シャルケが攻め込んだ時間帯もあったが、チェルシーは最終ラインの能力が高くゴールを割らせない。ボールポゼッションでもシャルケが55パーセントと上回ったが、歯が立たなかった。シャルケはフンテラール、ファルファン、ヘーガーと、主力攻撃陣を負傷で欠いていたが、そんなチームの苦しい現状が露呈した。
チェルシーの先制点は開始からわずかに5分後のことだった。左CKはゴール前のディフェンダー2人の間で一旦バウンドし、ファーサイドのフェルナンド・トーレスが頭で難なく押し込んだ。
「最初の失点がセットプレイだったことは不運だった」と、ケラー監督は振り返った。だが、トーレスをフリーにしただけでなく、ゴール前でボールが通過するのを見送るしかなかったシャルケディフェンスの甘さから生まれた失点だ。「でも、ゴール前にオレが入っている訳じゃないから......文句は言えない」と、内田は語る。
その後、アウェーで戦うチェルシーは文字通り引いてきた。引いた相手を崩すのは至難の技ではあるが、シャルケは果敢に攻め立てた。前半のシャルケには効果的な攻撃が多くボアテングのミドルシュートなど決定機もあったが、これを決めることができない。
「先に失点してしまうと、前半のうちに追いつかないと逆転は厳しくなる。でも本当に強いチームなら逆転しているはず。確かに相手も前半、よく耐えていたと思うけど」(内田)
はっきりとは言わないが、原因は自分たちにある、と見ているのだ。シャルケは攻めても攻めても、最終ラインとGKに跳ね返される。「チェルシーのようなチームには、何回かあったチャンスを決め切らないといけなかった」と、ケラー監督は悔やんだ。
後半に入ると「なんだかんだ時間が経ってしまって」(内田)、残された時間は少なくなる。チェルシーは無理せず自陣に引き、ホームの大声援を裏切れないシャルケはリスクを負って攻める。そんな中で生まれた後半24分と42分の追加点は、前線のアザールとトーレスが抜け出した、絵に描いたような高速カウンターで決められた。

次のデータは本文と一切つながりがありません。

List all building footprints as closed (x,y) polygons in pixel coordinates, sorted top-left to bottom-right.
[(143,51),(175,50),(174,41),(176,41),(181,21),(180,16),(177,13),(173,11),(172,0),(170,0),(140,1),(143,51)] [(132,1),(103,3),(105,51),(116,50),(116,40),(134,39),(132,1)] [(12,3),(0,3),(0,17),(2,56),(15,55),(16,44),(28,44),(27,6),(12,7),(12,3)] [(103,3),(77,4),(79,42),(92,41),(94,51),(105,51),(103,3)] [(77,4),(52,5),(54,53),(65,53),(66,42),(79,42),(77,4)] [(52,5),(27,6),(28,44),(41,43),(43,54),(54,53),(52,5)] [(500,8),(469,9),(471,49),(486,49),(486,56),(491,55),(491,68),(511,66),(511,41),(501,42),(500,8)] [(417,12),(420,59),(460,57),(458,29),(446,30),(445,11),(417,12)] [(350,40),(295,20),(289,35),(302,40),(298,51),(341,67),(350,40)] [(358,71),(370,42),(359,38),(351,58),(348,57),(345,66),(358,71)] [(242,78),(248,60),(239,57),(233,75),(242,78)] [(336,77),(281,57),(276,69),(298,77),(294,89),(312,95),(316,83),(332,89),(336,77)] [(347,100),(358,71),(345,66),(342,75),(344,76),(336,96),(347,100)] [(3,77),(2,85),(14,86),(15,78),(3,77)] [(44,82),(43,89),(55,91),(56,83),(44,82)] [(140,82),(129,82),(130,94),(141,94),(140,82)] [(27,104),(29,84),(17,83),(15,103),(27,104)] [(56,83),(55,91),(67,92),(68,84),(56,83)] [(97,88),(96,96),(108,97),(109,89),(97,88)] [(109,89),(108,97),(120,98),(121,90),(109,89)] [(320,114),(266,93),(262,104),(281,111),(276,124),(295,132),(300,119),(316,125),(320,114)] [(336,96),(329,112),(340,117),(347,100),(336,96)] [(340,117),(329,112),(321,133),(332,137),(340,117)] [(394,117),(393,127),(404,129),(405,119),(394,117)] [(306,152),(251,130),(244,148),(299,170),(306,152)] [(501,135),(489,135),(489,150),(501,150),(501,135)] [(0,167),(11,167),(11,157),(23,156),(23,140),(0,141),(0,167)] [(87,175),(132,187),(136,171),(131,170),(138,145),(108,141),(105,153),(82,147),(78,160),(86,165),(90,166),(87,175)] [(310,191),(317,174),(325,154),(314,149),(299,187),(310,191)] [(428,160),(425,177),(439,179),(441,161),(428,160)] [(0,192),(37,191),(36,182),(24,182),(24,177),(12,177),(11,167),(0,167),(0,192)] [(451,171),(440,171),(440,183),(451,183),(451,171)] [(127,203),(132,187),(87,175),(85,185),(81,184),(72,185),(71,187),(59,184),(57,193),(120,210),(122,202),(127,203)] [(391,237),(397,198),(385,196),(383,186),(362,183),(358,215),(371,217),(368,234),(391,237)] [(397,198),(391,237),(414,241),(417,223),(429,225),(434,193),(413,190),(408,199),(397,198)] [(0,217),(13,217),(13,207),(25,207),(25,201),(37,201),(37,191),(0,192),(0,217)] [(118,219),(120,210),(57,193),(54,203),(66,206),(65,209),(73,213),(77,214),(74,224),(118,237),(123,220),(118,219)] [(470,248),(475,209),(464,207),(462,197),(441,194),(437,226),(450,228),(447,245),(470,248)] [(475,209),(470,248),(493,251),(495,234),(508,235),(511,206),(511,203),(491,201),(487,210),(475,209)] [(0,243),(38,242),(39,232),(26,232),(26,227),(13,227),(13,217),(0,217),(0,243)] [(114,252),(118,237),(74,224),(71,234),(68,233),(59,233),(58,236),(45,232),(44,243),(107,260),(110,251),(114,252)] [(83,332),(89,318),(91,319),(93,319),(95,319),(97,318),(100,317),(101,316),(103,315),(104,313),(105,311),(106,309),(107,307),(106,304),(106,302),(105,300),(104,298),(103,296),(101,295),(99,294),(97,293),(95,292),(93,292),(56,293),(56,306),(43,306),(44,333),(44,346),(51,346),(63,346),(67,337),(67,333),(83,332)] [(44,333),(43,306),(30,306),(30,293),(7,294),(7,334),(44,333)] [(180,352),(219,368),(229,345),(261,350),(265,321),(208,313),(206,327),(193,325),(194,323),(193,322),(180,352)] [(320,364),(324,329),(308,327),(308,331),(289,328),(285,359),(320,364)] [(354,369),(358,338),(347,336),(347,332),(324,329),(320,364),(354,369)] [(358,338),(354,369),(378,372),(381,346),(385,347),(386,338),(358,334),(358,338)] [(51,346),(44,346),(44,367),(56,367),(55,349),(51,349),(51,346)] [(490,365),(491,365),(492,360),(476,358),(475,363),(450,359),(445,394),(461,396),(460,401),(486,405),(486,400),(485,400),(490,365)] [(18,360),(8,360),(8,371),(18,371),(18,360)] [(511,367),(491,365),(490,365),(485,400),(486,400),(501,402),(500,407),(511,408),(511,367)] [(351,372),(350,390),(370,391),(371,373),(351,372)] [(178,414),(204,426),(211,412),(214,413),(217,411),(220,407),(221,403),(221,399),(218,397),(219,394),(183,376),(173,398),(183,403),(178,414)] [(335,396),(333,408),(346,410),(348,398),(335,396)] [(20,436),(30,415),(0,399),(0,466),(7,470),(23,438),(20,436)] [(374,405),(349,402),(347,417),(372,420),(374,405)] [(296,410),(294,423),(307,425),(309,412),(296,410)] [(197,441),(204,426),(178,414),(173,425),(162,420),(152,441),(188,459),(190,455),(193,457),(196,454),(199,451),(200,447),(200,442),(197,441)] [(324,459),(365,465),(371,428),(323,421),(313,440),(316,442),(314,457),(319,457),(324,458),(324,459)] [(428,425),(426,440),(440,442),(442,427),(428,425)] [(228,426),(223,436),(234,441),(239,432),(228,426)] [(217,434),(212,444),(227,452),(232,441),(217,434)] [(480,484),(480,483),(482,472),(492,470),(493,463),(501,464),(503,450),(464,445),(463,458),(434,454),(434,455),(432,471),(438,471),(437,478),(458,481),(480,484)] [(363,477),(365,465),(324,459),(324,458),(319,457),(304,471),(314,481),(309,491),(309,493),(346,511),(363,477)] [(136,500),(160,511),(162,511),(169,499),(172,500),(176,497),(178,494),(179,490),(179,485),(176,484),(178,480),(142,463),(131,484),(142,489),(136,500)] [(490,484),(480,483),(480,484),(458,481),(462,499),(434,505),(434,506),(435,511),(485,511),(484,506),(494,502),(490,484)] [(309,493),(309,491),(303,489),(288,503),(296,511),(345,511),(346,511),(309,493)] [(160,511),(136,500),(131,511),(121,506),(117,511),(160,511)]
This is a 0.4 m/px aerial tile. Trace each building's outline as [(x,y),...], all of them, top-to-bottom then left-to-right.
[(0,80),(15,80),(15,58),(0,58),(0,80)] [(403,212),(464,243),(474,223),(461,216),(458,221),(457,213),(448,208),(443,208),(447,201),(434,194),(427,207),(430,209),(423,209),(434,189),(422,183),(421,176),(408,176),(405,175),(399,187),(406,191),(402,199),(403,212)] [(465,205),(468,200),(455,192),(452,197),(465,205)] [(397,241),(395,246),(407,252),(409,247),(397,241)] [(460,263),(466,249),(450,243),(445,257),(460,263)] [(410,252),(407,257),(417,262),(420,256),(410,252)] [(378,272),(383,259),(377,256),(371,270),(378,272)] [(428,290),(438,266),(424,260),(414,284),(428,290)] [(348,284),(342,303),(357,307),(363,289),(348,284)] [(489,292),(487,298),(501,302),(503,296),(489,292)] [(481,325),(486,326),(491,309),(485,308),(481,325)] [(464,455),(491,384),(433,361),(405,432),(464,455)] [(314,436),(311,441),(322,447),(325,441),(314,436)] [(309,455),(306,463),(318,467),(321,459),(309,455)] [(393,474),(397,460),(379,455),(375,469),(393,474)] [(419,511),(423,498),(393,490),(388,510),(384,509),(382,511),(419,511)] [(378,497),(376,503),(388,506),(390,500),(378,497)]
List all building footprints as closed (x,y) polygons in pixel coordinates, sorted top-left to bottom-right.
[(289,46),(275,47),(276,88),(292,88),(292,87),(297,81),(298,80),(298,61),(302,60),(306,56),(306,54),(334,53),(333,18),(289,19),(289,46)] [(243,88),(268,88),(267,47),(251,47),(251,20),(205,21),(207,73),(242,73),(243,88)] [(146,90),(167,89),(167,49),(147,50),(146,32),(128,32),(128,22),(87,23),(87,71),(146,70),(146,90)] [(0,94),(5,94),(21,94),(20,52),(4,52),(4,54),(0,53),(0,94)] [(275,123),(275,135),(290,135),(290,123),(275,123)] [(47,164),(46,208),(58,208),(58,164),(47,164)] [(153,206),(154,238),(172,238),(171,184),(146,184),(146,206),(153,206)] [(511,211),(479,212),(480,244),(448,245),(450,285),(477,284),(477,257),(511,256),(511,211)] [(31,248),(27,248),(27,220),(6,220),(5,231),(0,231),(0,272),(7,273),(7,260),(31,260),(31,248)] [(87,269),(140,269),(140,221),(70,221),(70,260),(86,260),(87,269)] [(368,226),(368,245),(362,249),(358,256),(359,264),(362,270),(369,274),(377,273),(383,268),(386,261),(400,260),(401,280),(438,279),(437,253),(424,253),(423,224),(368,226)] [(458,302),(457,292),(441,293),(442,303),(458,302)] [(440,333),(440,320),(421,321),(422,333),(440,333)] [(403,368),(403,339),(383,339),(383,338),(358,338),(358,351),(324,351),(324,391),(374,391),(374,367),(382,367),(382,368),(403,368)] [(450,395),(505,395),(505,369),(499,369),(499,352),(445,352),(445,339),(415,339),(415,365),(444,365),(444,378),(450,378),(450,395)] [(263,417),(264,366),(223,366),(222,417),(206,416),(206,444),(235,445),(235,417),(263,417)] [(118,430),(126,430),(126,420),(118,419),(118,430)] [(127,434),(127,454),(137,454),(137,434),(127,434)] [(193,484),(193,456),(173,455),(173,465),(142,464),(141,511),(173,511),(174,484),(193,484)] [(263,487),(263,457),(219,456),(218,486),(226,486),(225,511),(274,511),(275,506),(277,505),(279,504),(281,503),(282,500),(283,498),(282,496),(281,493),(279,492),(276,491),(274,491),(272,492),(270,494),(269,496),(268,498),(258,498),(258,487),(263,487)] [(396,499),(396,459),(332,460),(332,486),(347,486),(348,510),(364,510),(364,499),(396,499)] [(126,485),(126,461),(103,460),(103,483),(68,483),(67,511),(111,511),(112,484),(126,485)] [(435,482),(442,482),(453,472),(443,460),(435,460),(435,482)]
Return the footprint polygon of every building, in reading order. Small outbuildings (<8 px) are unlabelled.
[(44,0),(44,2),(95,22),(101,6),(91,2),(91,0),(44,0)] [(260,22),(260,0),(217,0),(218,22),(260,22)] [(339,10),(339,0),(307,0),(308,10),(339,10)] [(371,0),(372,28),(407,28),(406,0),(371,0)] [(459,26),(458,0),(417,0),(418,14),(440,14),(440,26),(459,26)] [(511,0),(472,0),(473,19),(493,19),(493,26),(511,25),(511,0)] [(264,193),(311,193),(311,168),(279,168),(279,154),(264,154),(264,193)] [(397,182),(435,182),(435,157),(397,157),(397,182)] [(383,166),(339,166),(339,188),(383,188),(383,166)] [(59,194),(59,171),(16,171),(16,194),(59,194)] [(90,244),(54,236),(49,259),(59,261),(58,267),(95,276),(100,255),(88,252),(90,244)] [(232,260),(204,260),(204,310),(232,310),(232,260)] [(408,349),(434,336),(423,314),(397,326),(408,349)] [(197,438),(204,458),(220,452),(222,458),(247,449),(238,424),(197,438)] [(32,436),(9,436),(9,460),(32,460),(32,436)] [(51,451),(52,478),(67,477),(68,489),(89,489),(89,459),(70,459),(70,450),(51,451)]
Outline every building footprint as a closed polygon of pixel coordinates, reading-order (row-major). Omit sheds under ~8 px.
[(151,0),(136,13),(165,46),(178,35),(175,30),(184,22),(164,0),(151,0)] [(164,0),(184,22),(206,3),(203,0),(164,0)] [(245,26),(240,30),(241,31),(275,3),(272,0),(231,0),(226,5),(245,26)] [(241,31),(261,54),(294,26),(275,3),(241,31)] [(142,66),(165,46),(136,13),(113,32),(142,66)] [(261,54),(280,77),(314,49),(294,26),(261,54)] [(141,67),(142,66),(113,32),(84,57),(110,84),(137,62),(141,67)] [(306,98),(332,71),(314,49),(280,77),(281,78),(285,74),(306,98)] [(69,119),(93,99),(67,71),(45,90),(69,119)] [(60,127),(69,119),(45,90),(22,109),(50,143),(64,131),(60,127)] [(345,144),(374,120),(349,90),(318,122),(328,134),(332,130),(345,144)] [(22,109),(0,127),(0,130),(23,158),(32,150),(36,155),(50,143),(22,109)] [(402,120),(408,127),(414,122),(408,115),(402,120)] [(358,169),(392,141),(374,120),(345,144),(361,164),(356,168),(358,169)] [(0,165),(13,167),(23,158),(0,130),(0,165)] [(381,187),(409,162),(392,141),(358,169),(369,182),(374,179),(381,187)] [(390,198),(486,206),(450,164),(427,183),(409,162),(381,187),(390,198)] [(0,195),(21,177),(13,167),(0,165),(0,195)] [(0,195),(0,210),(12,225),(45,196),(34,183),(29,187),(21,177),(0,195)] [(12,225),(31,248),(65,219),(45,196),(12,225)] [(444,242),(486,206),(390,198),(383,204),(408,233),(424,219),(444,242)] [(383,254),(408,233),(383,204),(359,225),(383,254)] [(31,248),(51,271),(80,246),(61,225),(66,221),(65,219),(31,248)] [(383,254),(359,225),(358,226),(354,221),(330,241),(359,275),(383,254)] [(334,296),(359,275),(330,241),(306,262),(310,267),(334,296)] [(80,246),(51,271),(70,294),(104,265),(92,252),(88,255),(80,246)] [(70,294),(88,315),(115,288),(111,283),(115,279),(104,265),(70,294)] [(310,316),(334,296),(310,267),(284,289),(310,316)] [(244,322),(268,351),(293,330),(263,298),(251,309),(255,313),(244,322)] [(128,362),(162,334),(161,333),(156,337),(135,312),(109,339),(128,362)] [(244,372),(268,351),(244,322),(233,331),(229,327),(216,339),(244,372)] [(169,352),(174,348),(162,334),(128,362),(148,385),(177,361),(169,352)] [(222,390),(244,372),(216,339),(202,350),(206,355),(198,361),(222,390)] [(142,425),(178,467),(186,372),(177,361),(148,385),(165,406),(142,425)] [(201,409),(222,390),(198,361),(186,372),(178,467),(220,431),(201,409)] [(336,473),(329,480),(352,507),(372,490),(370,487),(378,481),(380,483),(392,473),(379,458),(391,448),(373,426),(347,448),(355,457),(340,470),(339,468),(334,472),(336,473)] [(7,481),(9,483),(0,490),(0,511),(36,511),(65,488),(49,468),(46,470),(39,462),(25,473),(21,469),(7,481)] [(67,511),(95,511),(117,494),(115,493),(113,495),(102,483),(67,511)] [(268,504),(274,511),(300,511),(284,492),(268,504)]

「相手は選手交代も含めて、守りながら攻めるバランスが良かった。最後はとどめを刺してきた。守るだけとかにしてくれたら少しは良かったんだけど」と、内田は淡々と試合を振り返った。
試合後、ケラー監督は「試合内容と結果は一致しない」と強がった。確かにシャルケがボールを持ち攻める時間は長かったが、結果が結果だけに単なる強がりにしか聞こえない。その点では「まあ、何を言っても3−0だからね」と、内田のほうが潔(いさぎよ)かった。
この日の結果により、シャルケとチェルシーは勝ち点6で並んだが、チェルシーが得失点差で上回り首位にたった。モウリーニョ監督は、3戦を終えてグループリーグの力関係も把握し、冷静にこの先を見つめる。
「初戦はゴミのような試合だった(バーゼルにホームで敗れた)。それを修正する必要があったが、その後アウェーで2連勝した。今はグループリーグ突破に向けて良い位置につけているし、首位突破も考えることができる」
一方、内田は控えめにグループリーグの目標を口にしていた。
「粘って、最後に残れれば......」
グループリーグはこのままチェルシーが独走しそうな感がある。シャルケは現実的には2位での突破を目指して残り3試合を戦うことになる。